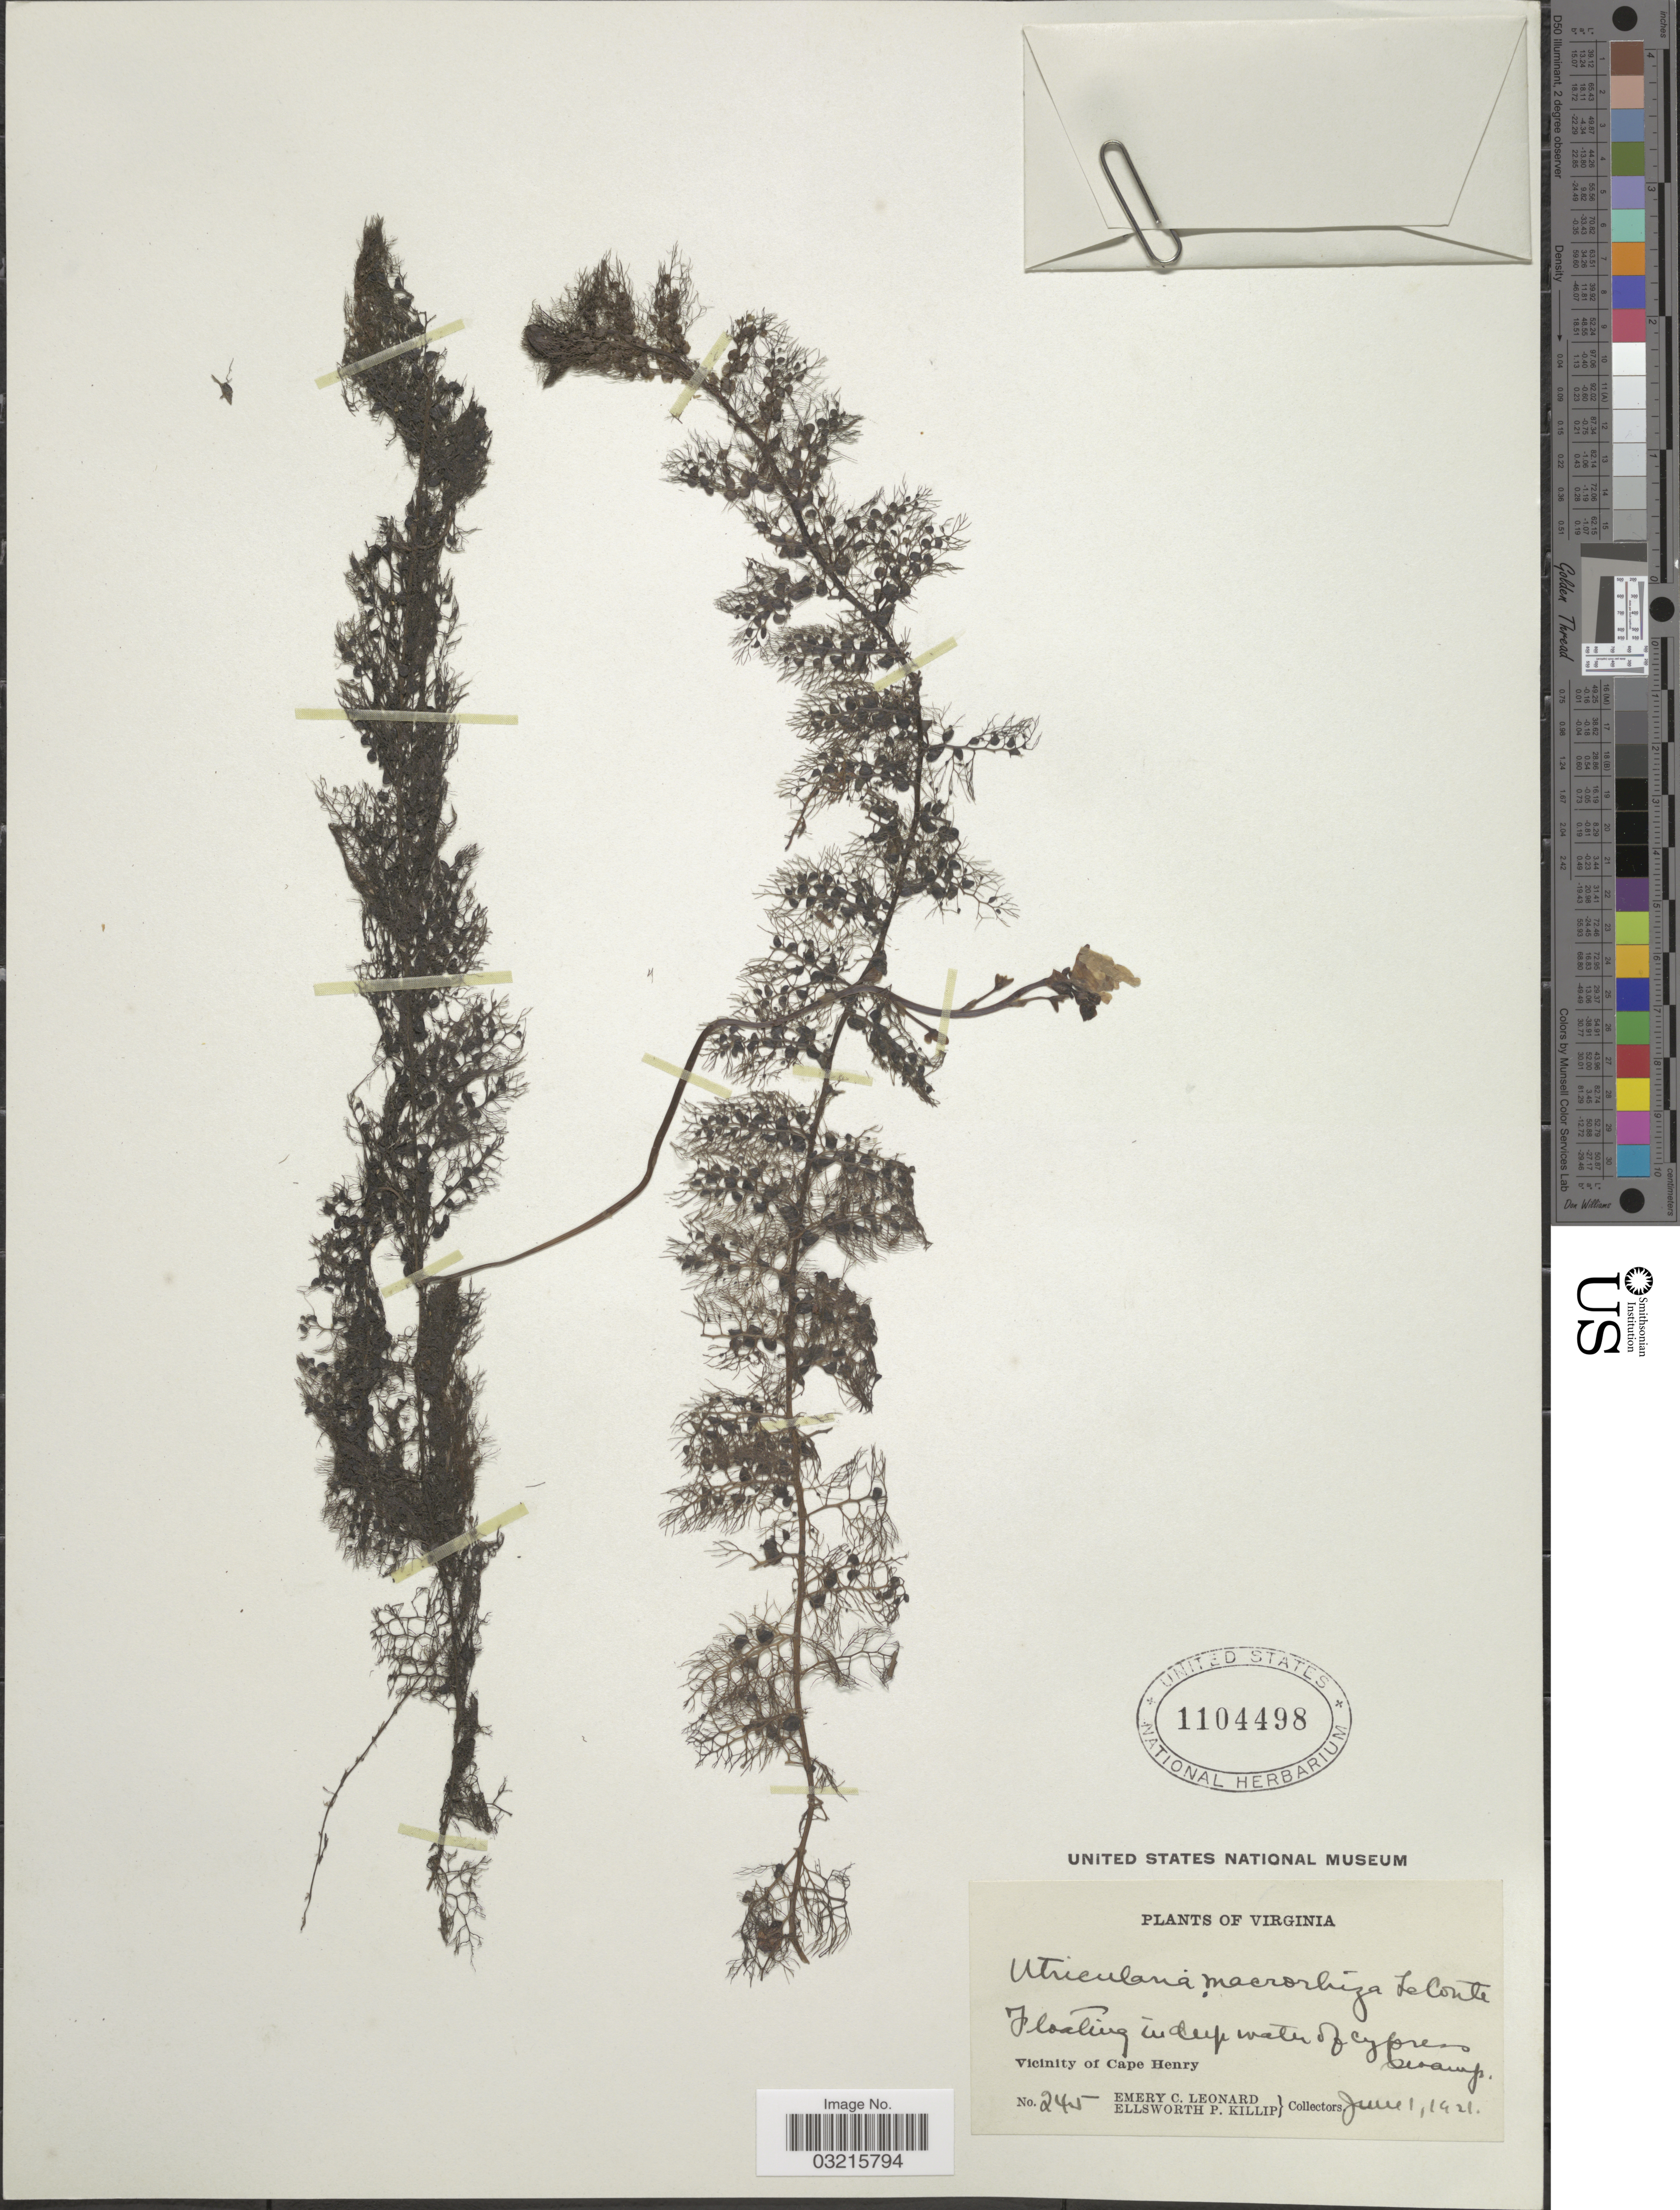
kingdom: Plantae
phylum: Tracheophyta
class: Magnoliopsida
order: Lamiales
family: Lentibulariaceae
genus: Utricularia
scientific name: Utricularia vulgaris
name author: L.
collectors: E. C. Leonard & E. P. Killip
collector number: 245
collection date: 1921-06-01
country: United States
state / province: Virginia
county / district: City of Virginia Beach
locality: Vicinity of Cape Henry.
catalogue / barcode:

====

*The task*. Can you extract every line above word for word, leaving out any picture?

*Correct output*.
kingdom: Plantae
phylum: Tracheophyta
class: Magnoliopsida
order: Lamiales
family: Lentibulariaceae
genus: Utricularia
scientific name: Utricularia vulgaris
name author: L.
collectors: E. C. Leonard & E. P. Killip
collector number: 245
collection date: 1921-06-01
country: United States
state / province: Virginia
county / district: City of Virginia Beach
locality: Vicinity of Cape Henry.
catalogue / barcode:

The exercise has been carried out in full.